„Porträt einer Dame“ heißt das Bild, das Jahrhunderte vor sich hin staubte - und das sich nun als kostbares Gemälde herausstellt.

 

Unter dem Staub – eine Sommergeschichte

 

Jetzt ist es wieder passiert. Ein Bild, das viele Jahre lang vor sich hin staubte, ist plötzlich kostbar geworden. Man meinte über Jahrhunderte, das Gemälde „Porträt einer Dame“ sei von einem Schüler des Meisters gemalt worden und sei deswegen von nur geringem Wert. Jetzt aber hat man mal vorsichtig und gründlich den ganzen Staub vom Bild entfernt und genau hingesehen. Und siehe da, es ist vom Meister selber, nämlich von Peter Paul Rubens (1577–1640), geboren als Sohn flämischer Eltern in Siegen in Westfalen. Weil sie calvinistische Protestanten waren, siedelte die Familie während eines Religionsstreits aus Flandern nach Westfalen um. Rubens selber zog aber später über Köln wieder nach Antwerpen zurück.

 

Ein Mann, der ungenannt bleiben will, hat das Rubens-Bild „Porträt einer Dame“ vor Jahren für ein paar Tausend Euro gekauft und lässt es – versehen mit den neuesten Gutachten – Ende Juli in London versteigern. Erwartet wird ein Erlös von um die drei Millionen Euro. Ein gutes Geschäft, nur weil man mal gründlich abgestaubt hat. 

 

Manchmal ist das ja so: Etwas staubt Jahre oder Jahrzehnte unerkannt vor sich hin, behält aber unter dem Staub seinen wertvollen Glanz.

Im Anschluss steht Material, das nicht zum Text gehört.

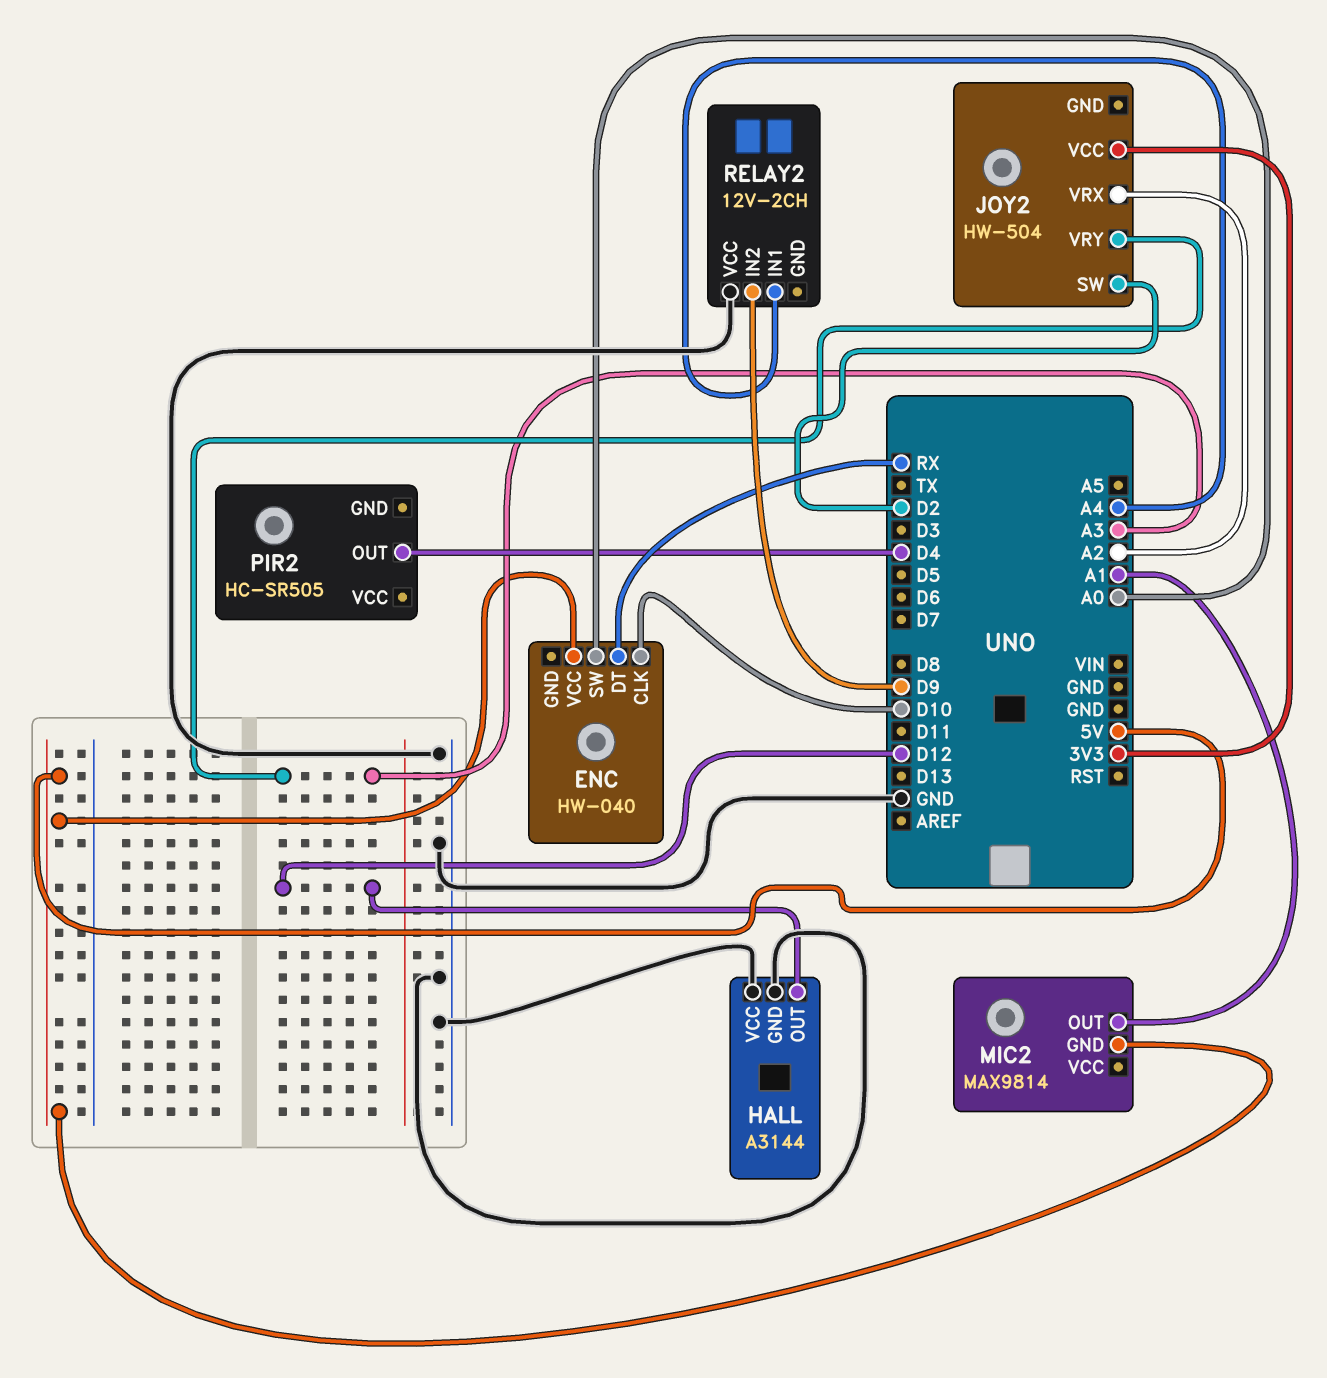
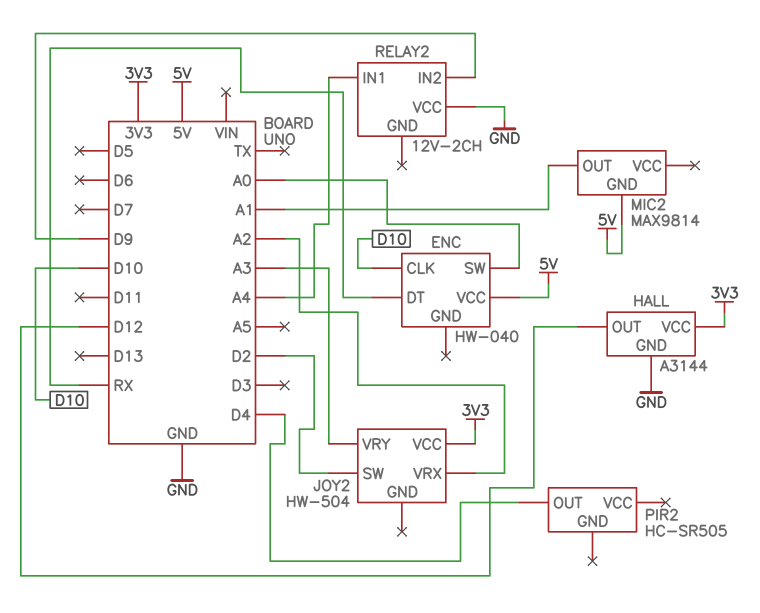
HALL pin VCC: GND -> 3V3

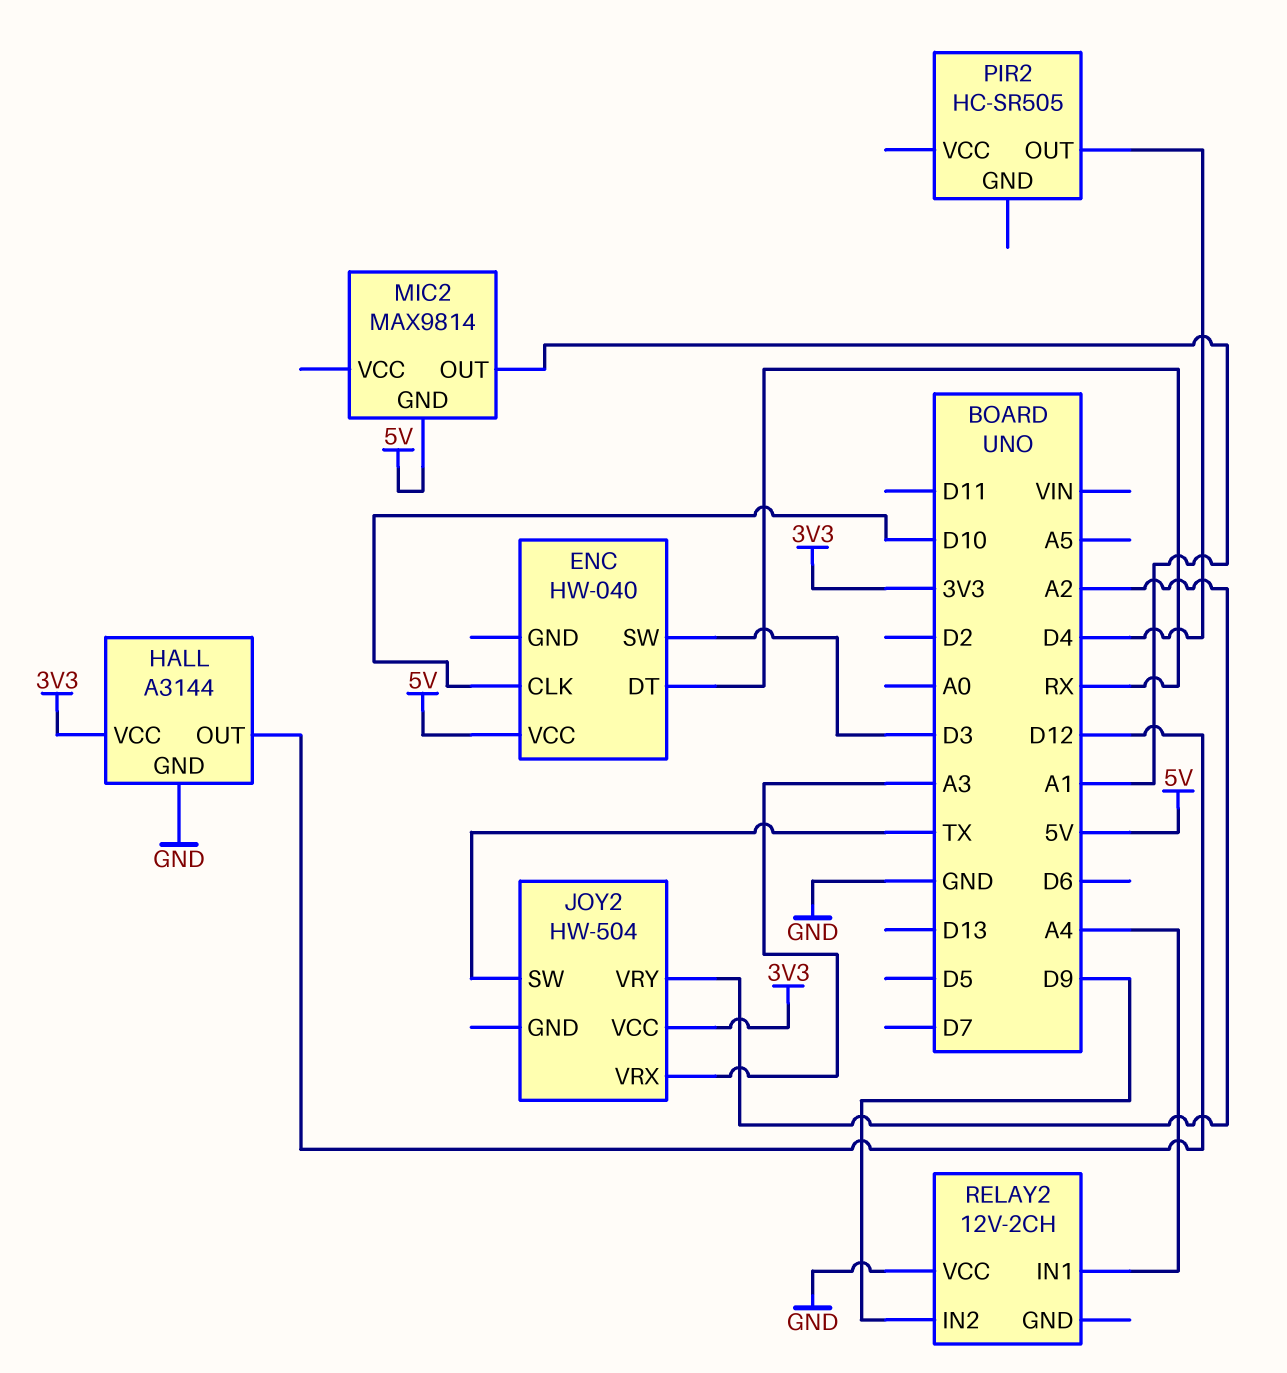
ENC pin SW: A0 -> D3
JOY2 pin SW: D2 -> TX
JOY2 pin VRX: A2 -> A3
JOY2 pin VRY: A3 -> A2

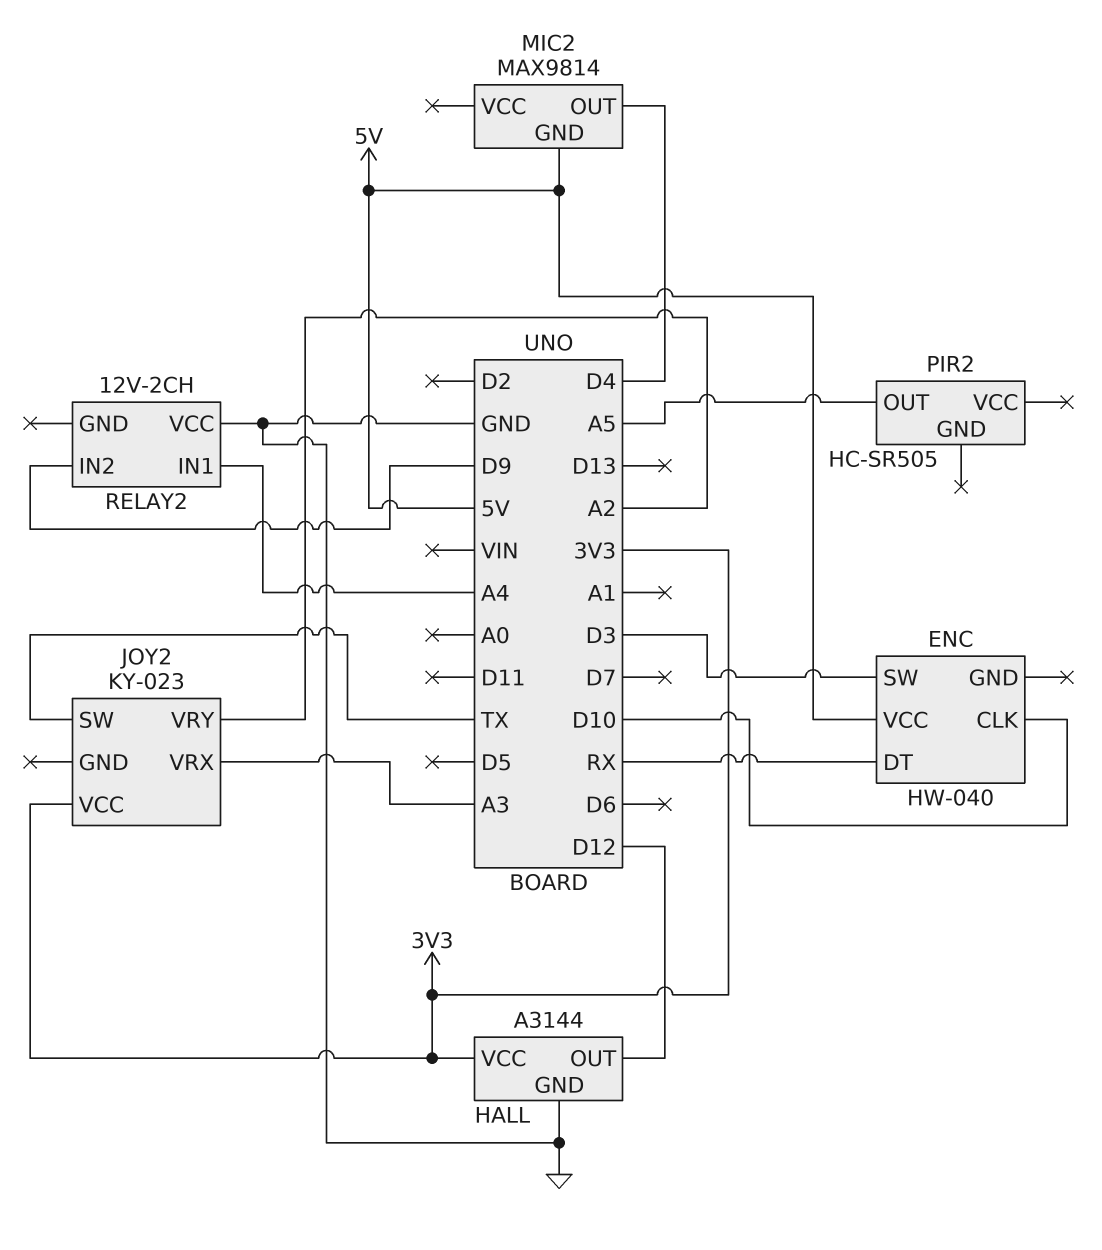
JOY2: HW-504 -> KY-023
MIC2 pin OUT: A1 -> D4
PIR2 pin OUT: D4 -> A5

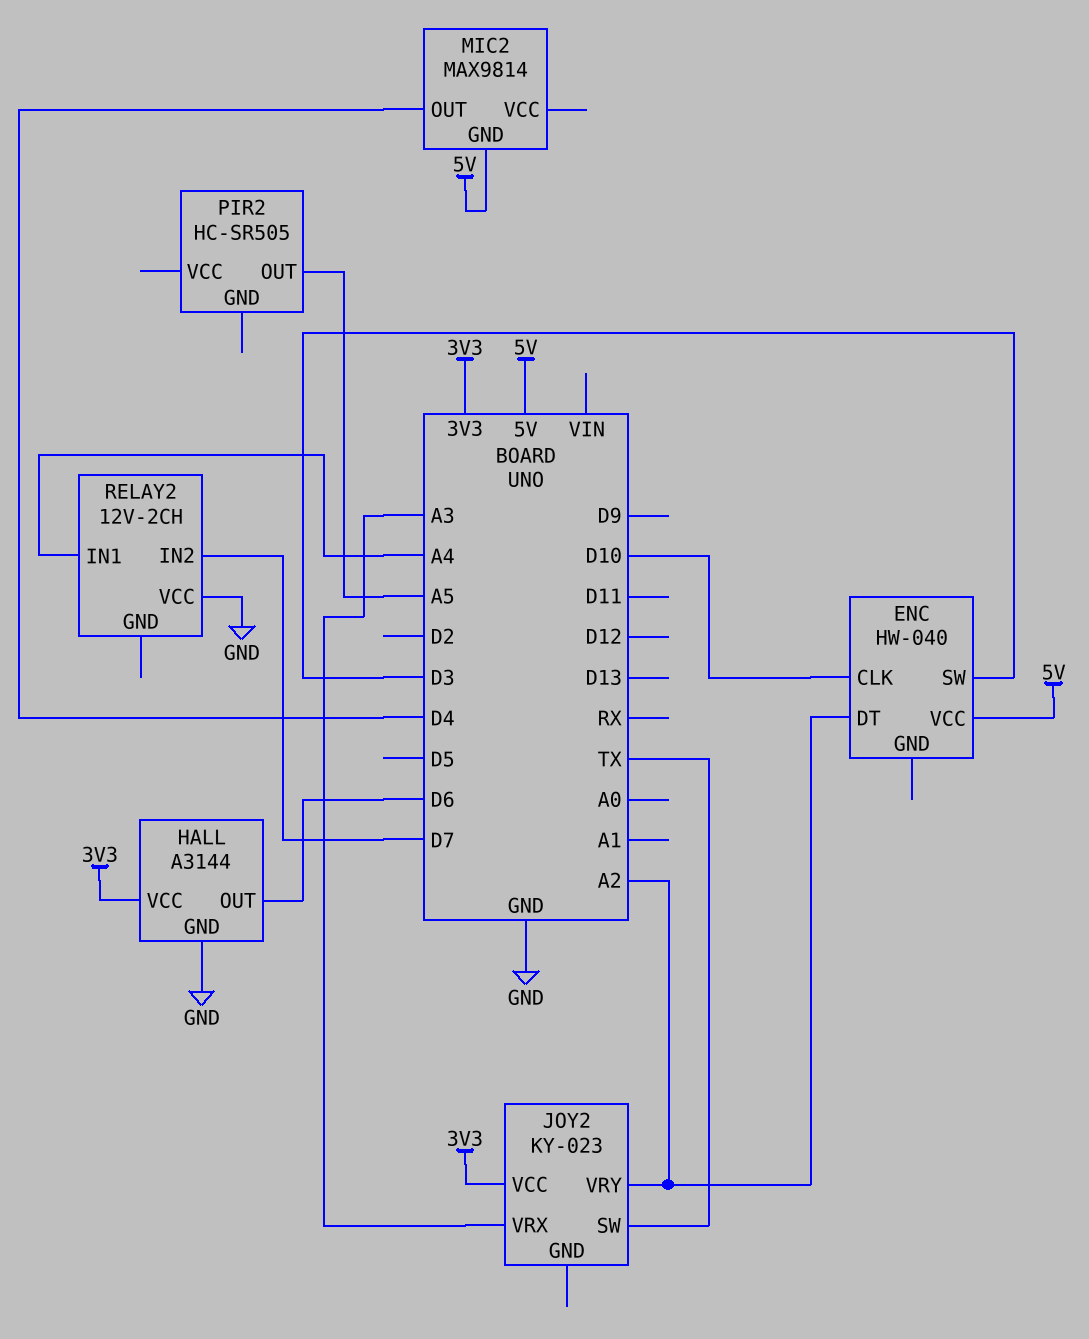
ENC pin DT: RX -> A2
HALL pin OUT: D12 -> D6
RELAY2 pin IN2: D9 -> D7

Auch der Mann, dem ich manchmal begegne. Sein Staub heißt Griesgram. So schaut er auch: etwas missmutig, leblos und grau. Wenn ich mich kurz zu ihm setze, denke ich: Jetzt musst du ihn wieder ein wenig abstauben. Und siehe da: Wenn er von seinen Kindern und Enkeln erzählt, wenn er vom letzten Angelausflug berichtet oder wie er den Garten bestellt, verschwindet allmählich der Griesgram. Sein Gesicht wird ein bisschen heller. Es strahlt nicht gleich wie ein Gemälde von Rubens, aber ein wenig leuchtet es schon.

 

Weil er von sich sprechen kann, weil sich jemand für das interessiert, was ihn beschäftigt. Ich mag nicht immer die langen Geschichten, die dann manchmal zu hören sind; ich mag es aber, wenn Menschen anfangen, sich wieder wertvoll zu fühlen. Es ist dann, als kämen sie etwas aus dem Schatten hervor, der sonst um sie zu liegen scheint. Und es ist, als träten sie genau in das Licht, das Gott sich für uns wünscht: wertvolle Menschen zu sein – wie kostbare Bilder.

 

Der Prophet Jesaja (58,7-8) hat dafür wunderbare Worte gefunden, wenn er schreibt: Entzieh dich nicht deinem Fleisch und Blut … Dann wird dein Licht hervorbrechen wie die Morgenröte. Es ist das Licht einer solchen Morgenröte, das Gott sich für uns wünscht: Geduldig miteinander zu sein. Heiter und hell.